==== RECORDS ====
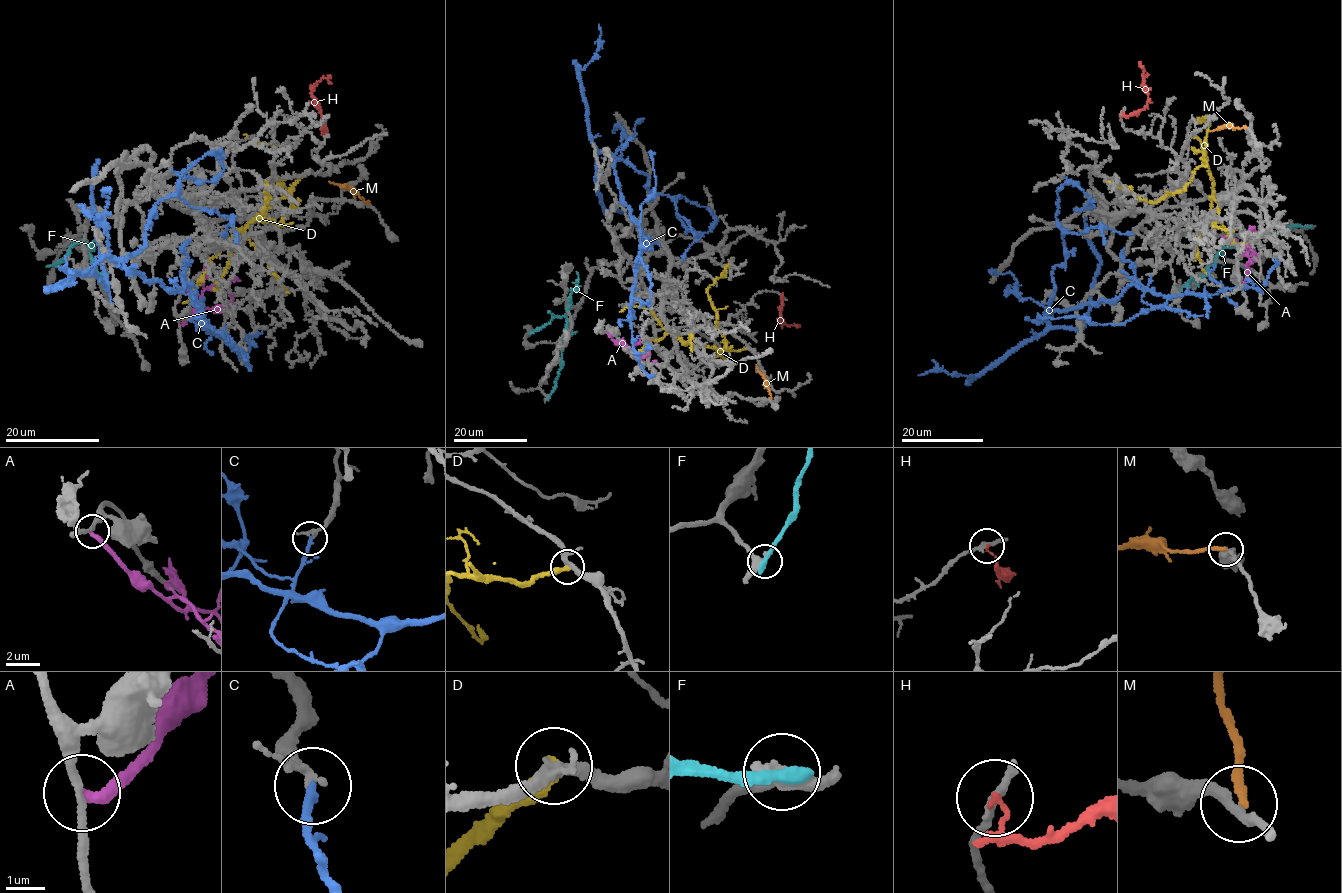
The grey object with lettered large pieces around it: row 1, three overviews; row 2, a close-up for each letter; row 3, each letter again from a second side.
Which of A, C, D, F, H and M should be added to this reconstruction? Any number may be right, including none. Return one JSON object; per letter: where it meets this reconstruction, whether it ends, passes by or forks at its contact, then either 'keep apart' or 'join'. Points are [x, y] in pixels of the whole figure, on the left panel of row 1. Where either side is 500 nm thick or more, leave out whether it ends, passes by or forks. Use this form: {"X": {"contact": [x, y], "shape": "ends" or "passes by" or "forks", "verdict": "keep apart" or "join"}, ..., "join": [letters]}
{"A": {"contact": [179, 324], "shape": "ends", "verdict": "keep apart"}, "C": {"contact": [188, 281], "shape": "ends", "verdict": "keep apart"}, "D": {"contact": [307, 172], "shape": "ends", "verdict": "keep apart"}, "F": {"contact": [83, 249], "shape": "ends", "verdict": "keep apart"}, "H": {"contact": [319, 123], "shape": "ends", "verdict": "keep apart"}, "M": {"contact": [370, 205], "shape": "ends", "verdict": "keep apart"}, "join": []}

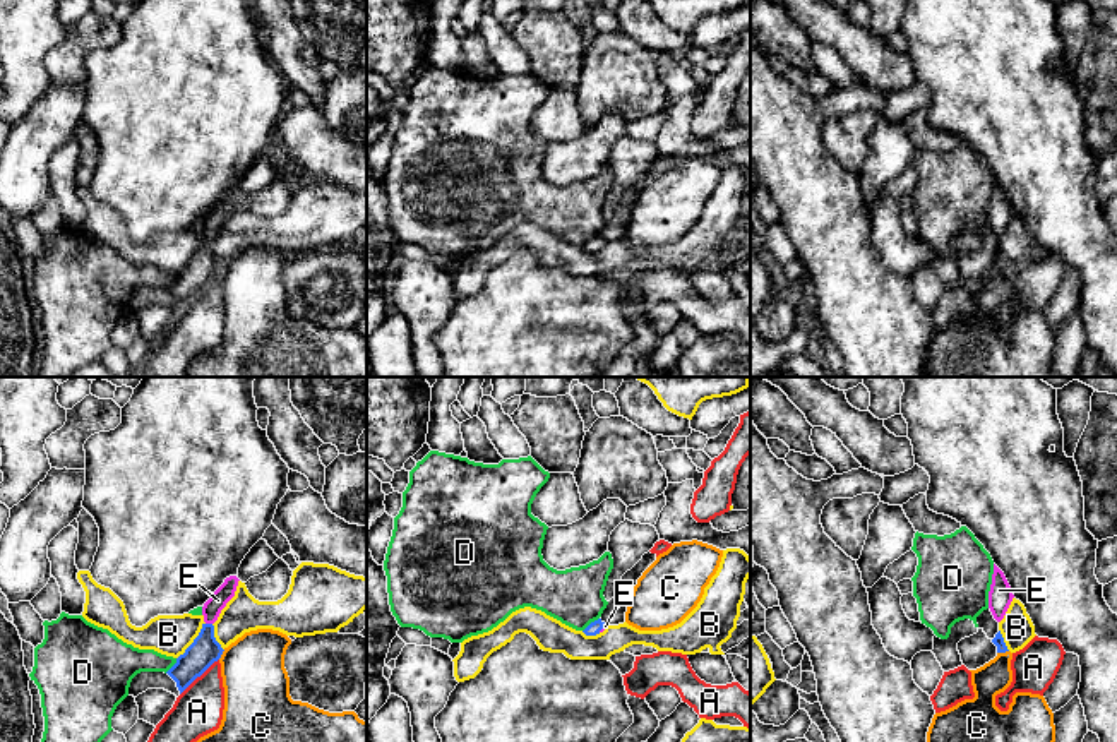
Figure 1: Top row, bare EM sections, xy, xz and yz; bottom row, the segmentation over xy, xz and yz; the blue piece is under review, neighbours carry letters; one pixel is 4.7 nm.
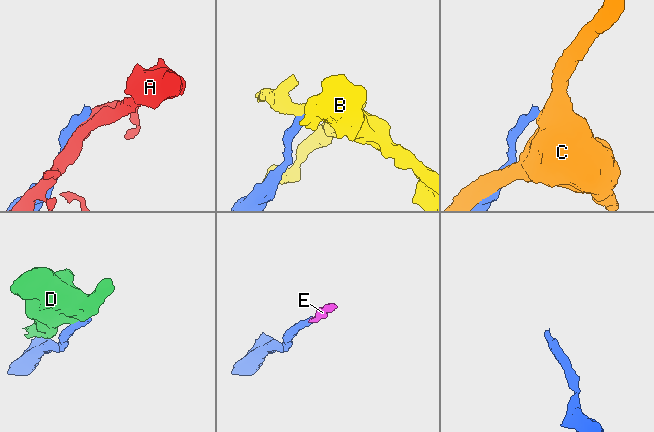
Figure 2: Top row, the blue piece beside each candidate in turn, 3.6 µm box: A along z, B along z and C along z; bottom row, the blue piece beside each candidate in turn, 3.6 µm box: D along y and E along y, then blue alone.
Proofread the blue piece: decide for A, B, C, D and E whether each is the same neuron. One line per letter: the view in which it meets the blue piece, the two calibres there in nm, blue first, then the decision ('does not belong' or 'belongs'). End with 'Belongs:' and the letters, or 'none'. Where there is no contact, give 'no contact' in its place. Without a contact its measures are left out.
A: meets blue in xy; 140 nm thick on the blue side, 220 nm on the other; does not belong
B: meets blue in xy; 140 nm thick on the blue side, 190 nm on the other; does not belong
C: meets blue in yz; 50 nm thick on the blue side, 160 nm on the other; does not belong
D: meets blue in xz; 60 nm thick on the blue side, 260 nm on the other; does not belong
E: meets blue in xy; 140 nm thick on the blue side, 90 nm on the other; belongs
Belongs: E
====
PROBLEM DETAILS: From the first line to the last, write out the data exactly, omitting any pictures.

RESULT FOR THIS EXERCISE:
The grey object with lettered large pieces around it: row 1, three overviews; row 2, a close-up for each letter; row 3, each letter again from a second side.
Which of A, C, D, F, H and M should be added to this reconstruction? Any number may be right, including none. Return one JSON object; per letter: where it meets this reconstruction, whether it ends, passes by or forks at its contact, then either 'keep apart' or 'join'. Points are [x, y] in pixels of the whole figure, on the left panel of row 1. Where either side is 500 nm thick or more, leave out whether it ends, passes by or forks. Use this form: {"X": {"contact": [x, y], "shape": "ends" or "passes by" or "forks", "verdict": "keep apart" or "join"}, ..., "join": [letters]}
{"A": {"contact": [179, 324], "shape": "ends", "verdict": "keep apart"}, "C": {"contact": [188, 281], "shape": "ends", "verdict": "keep apart"}, "D": {"contact": [307, 172], "shape": "ends", "verdict": "keep apart"}, "F": {"contact": [83, 249], "shape": "ends", "verdict": "keep apart"}, "H": {"contact": [319, 123], "shape": "ends", "verdict": "keep apart"}, "M": {"contact": [370, 205], "shape": "ends", "verdict": "keep apart"}, "join": []}

Figure 1: Top row, bare EM sections, xy, xz and yz; bottom row, the segmentation over xy, xz and yz; the blue piece is under review, neighbours carry letters; one pixel is 4.7 nm.
Figure 2: Top row, the blue piece beside each candidate in turn, 3.6 µm box: A along z, B along z and C along z; bottom row, the blue piece beside each candidate in turn, 3.6 µm box: D along y and E along y, then blue alone.
Proofread the blue piece: decide for A, B, C, D and E whether each is the same neuron. One line per letter: the view in which it meets the blue piece, the two calibres there in nm, blue first, then the decision ('does not belong' or 'belongs'). End with 'Belongs:' and the letters, or 'none'. Where there is no contact, give 'no contact' in its place. Without a contact its measures are left out.
A: meets blue in xy; 140 nm thick on the blue side, 220 nm on the other; does not belong
B: meets blue in xy; 140 nm thick on the blue side, 190 nm on the other; does not belong
C: meets blue in yz; 50 nm thick on the blue side, 160 nm on the other; does not belong
D: meets blue in xz; 60 nm thick on the blue side, 260 nm on the other; does not belong
E: meets blue in xy; 140 nm thick on the blue side, 90 nm on the other; belongs
Belongs: E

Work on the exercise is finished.